Warum bleibt man bei einem Menschen, der einen so hintergeht?
Ist es Angst ? Abhängigkeit?
Die Wut und auch der Hass verlagert sich in den meisten Fällen auf die AF während der Mann entschuldigt wird und man bei ihm bleibt?
Klar, kann es das sein. Es kann auch sein, dass man einfach eine lange Ehe nicht "wegwerfen" will. Andere Menschen machen ja auch Fehler. Nehmen wir an, Du hast einen Partner, der über Monate nur besoffen ist, es dann aber schafft und zu sich findet. Dann bist Du auch nicht gegangen. Und einige sehen es einfach als eine Schwäche an, der sie eben auch verzeihen können. Nehmen wir an, Du hast nen Mann oder ne Frau, die geschlagen werden, der Partner/die Partnerin macht dann ne Aggressionstherapie und danach ist gut. Lernen vielleicht sogar noch ne Menge über sich selbst. Wär's dann richtiger gewesen, man geht stattdessen? Gibt's da überhaupt ein "richtig"? Man könnte auch so argumentieren, dass diese Personen gerade Selbstachtung haben, weil sie es mit und für ihren Partner/ihre Partnerin dann durchstehen. Es ist nämlich so, dass irgendwie viele Dinge, Fehltritte, schlechte Angewohnheiten etc. entschuldigt werden, aber geht es um Fremdgehen ist das immer ein No Go. Da muss man sich mal fragen wieso? Weil's eigentlich nur um den Selbstbezug geht? Ich glaube da gibt's keine wirkliche Antwort drauf, man kann's immer von zwei Seiten sehen.
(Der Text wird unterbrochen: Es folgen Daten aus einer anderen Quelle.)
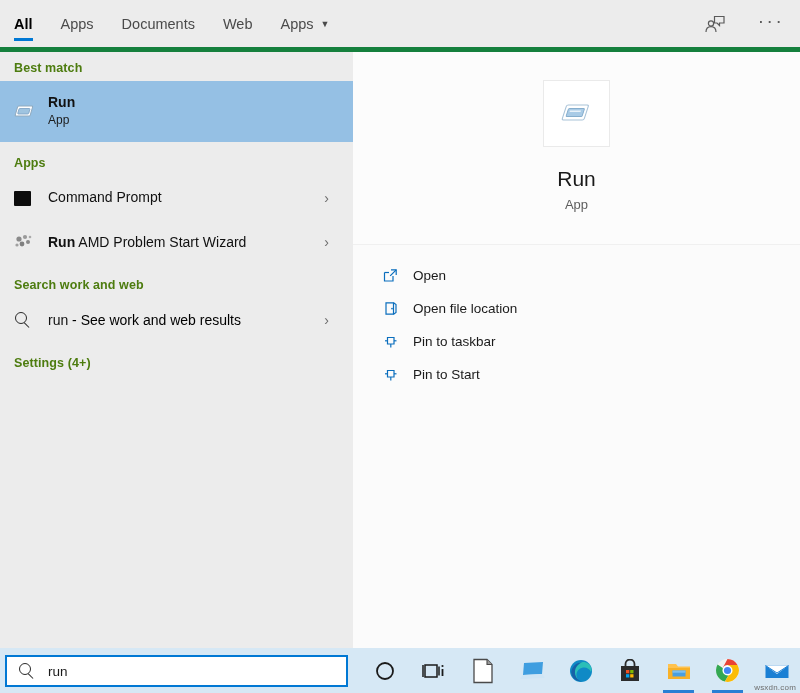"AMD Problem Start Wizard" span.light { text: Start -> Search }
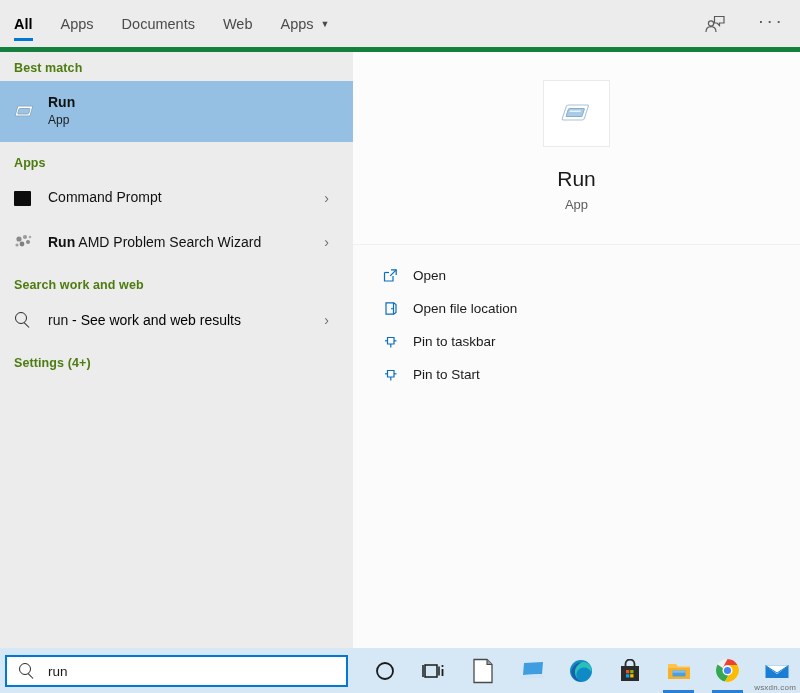"- See work and web" .web-title .muted { color: #000000 -> #0c4a6e }
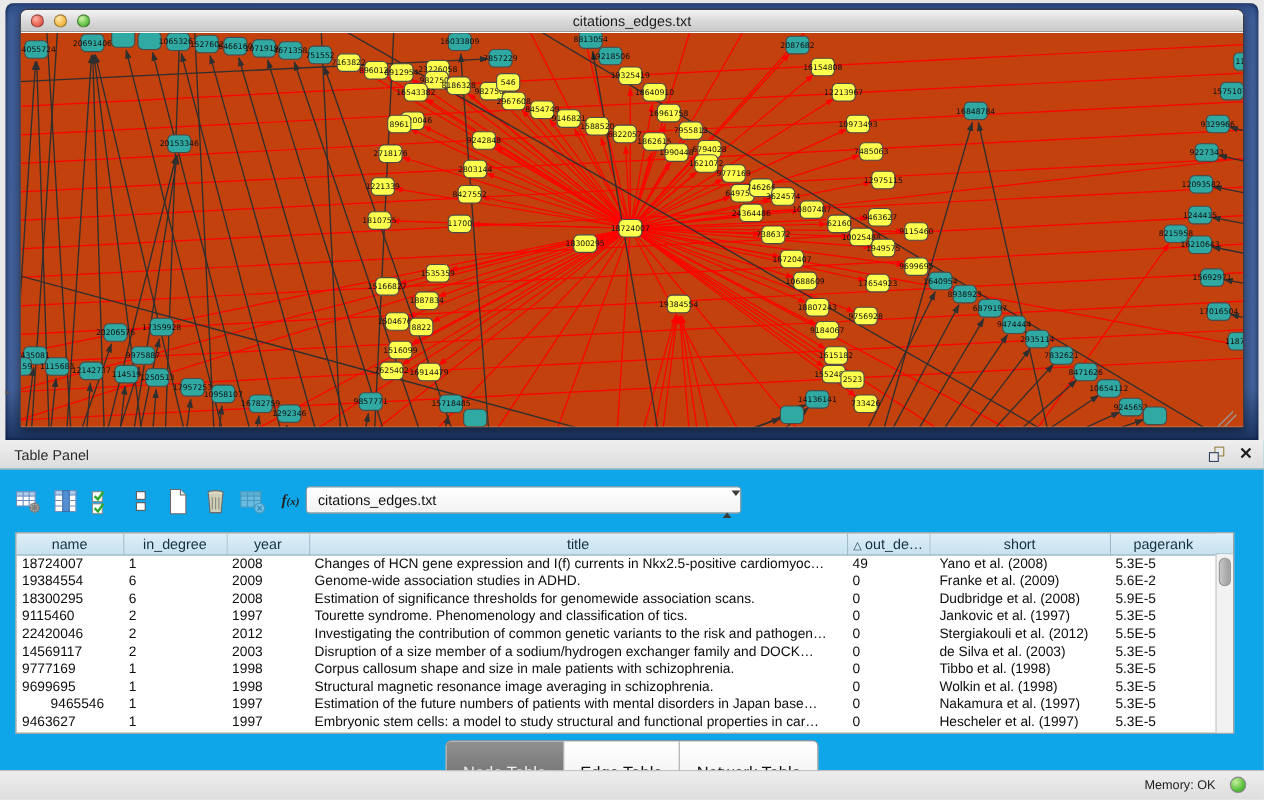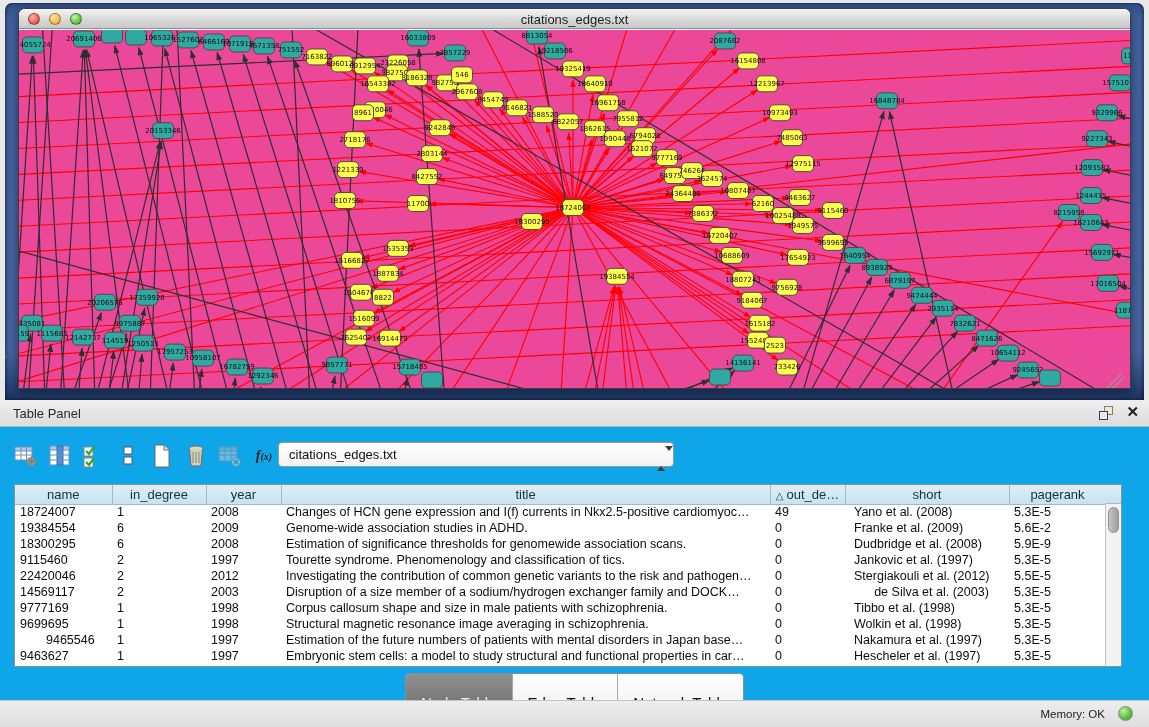"20691406" .canvas { background: #ec4899 -> #c2410c }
Man kann nämlich so leben und sagen: "Wenn ein Partner einen mit einem anderen hintergeht, dann ist das s.ueller Betrug und egoistisch." und dann kann man außerdem dagegen wieder sagen: "Du willst Deine Frau/Deinen Mann nicht teilen, weil Du glaubst er/sie gehöre Dir? Du bist hier der/die Egoist/in."